Stored items
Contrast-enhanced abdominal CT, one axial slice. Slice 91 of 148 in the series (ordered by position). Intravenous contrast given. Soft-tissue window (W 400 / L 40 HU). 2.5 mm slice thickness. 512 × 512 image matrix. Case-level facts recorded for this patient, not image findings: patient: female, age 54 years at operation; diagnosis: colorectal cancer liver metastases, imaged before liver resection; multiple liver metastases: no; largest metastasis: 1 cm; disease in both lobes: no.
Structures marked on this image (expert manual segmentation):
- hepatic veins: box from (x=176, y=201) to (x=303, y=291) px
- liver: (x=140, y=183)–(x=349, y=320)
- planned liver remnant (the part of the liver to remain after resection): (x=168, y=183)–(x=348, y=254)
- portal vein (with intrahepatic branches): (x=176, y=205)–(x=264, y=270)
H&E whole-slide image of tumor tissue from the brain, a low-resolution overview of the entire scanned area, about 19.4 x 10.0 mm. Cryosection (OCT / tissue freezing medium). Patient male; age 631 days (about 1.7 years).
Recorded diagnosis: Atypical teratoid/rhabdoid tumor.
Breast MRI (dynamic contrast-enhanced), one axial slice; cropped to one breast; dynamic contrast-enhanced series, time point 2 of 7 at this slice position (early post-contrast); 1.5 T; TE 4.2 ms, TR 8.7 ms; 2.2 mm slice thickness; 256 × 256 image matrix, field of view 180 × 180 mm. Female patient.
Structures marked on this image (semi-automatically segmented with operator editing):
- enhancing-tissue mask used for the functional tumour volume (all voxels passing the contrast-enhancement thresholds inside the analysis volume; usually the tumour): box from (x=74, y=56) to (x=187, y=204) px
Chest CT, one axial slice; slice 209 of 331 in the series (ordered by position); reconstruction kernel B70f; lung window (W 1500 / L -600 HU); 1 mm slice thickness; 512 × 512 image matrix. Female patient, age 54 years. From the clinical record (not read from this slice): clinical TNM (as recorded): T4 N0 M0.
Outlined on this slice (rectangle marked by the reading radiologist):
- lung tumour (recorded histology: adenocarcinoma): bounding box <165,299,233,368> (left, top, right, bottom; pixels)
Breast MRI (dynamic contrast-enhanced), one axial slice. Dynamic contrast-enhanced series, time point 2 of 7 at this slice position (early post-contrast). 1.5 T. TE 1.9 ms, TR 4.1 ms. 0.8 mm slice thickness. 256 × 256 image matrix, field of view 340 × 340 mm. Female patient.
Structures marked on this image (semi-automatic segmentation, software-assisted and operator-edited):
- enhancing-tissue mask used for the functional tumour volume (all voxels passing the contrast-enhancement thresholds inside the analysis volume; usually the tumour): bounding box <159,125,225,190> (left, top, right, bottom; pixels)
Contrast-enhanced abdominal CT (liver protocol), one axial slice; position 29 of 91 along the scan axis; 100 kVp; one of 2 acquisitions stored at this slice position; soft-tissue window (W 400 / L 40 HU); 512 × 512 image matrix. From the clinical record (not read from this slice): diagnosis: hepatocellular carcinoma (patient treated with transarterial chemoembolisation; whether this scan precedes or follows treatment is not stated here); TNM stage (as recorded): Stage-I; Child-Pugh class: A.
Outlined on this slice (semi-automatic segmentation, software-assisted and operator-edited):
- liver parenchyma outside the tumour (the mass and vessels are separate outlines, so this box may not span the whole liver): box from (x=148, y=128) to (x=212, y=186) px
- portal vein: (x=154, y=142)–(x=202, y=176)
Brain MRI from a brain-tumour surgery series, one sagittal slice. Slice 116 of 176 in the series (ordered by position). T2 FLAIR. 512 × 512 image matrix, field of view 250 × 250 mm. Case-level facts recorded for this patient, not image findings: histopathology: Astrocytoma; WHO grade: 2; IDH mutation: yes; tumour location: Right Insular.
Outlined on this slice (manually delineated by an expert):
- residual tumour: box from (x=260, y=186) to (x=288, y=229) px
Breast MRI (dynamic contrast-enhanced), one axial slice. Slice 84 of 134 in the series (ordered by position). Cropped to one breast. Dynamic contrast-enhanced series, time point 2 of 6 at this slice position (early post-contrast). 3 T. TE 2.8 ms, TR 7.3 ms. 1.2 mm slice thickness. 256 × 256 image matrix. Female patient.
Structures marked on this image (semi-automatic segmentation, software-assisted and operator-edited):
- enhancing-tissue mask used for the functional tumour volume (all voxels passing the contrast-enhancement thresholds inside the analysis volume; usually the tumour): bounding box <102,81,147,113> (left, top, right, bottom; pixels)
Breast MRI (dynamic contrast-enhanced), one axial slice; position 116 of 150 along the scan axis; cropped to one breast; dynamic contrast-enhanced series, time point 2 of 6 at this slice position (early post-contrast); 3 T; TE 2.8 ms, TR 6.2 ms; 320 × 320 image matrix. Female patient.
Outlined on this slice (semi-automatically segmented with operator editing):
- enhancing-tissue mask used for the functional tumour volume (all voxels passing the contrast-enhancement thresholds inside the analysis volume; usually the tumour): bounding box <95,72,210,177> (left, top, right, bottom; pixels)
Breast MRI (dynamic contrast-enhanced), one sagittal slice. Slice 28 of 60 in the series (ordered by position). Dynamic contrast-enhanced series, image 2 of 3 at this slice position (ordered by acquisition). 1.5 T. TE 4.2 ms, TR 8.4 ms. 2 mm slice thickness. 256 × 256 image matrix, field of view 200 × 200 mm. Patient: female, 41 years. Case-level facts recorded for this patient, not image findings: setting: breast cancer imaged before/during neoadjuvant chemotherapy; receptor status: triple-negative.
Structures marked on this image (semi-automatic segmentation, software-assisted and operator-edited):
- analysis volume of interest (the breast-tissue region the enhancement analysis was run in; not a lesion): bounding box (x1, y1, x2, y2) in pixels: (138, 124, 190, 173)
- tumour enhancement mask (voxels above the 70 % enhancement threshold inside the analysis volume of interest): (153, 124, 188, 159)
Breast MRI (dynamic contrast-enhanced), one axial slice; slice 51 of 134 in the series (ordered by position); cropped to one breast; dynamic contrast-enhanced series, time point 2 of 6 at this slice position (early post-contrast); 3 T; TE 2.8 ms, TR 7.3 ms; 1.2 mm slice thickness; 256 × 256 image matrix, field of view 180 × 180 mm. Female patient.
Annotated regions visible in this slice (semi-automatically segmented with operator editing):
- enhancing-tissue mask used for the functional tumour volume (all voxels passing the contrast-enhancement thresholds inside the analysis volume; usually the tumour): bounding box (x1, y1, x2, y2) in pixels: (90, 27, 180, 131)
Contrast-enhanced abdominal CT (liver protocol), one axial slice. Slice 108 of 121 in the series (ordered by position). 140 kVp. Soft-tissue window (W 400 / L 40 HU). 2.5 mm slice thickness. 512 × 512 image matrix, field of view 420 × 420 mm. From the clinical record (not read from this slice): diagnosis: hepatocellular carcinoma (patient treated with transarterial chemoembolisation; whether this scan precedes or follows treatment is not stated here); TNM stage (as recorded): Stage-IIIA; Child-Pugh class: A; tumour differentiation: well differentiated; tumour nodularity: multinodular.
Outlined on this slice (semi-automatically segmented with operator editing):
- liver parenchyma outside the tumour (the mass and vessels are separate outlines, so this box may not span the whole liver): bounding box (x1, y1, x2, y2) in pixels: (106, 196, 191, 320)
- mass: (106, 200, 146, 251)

→ The task
The answer is the lines above between the line holding "Outlined on this slice (manually" and the line holding "<95,72,210,177> (left, top, right, bottom; pixels)", inclusive, each written out exactly, and no others.

→ Exercise answer
Outlined on this slice (manually delineated by an expert):
- residual tumour: box from (x=260, y=186) to (x=288, y=229) px
Breast MRI (dynamic contrast-enhanced), one axial slice. Slice 84 of 134 in the series (ordered by position). Cropped to one breast. Dynamic contrast-enhanced series, time point 2 of 6 at this slice position (early post-contrast). 3 T. TE 2.8 ms, TR 7.3 ms. 1.2 mm slice thickness. 256 × 256 image matrix. Female patient.
Structures marked on this image (semi-automatic segmentation, software-assisted and operator-edited):
- enhancing-tissue mask used for the functional tumour volume (all voxels passing the contrast-enhancement thresholds inside the analysis volume; usually the tumour): bounding box <102,81,147,113> (left, top, right, bottom; pixels)
Breast MRI (dynamic contrast-enhanced), one axial slice; position 116 of 150 along the scan axis; cropped to one breast; dynamic contrast-enhanced series, time point 2 of 6 at this slice position (early post-contrast); 3 T; TE 2.8 ms, TR 6.2 ms; 320 × 320 image matrix. Female patient.
Outlined on this slice (semi-automatically segmented with operator editing):
- enhancing-tissue mask used for the functional tumour volume (all voxels passing the contrast-enhancement thresholds inside the analysis volume; usually the tumour): bounding box <95,72,210,177> (left, top, right, bottom; pixels)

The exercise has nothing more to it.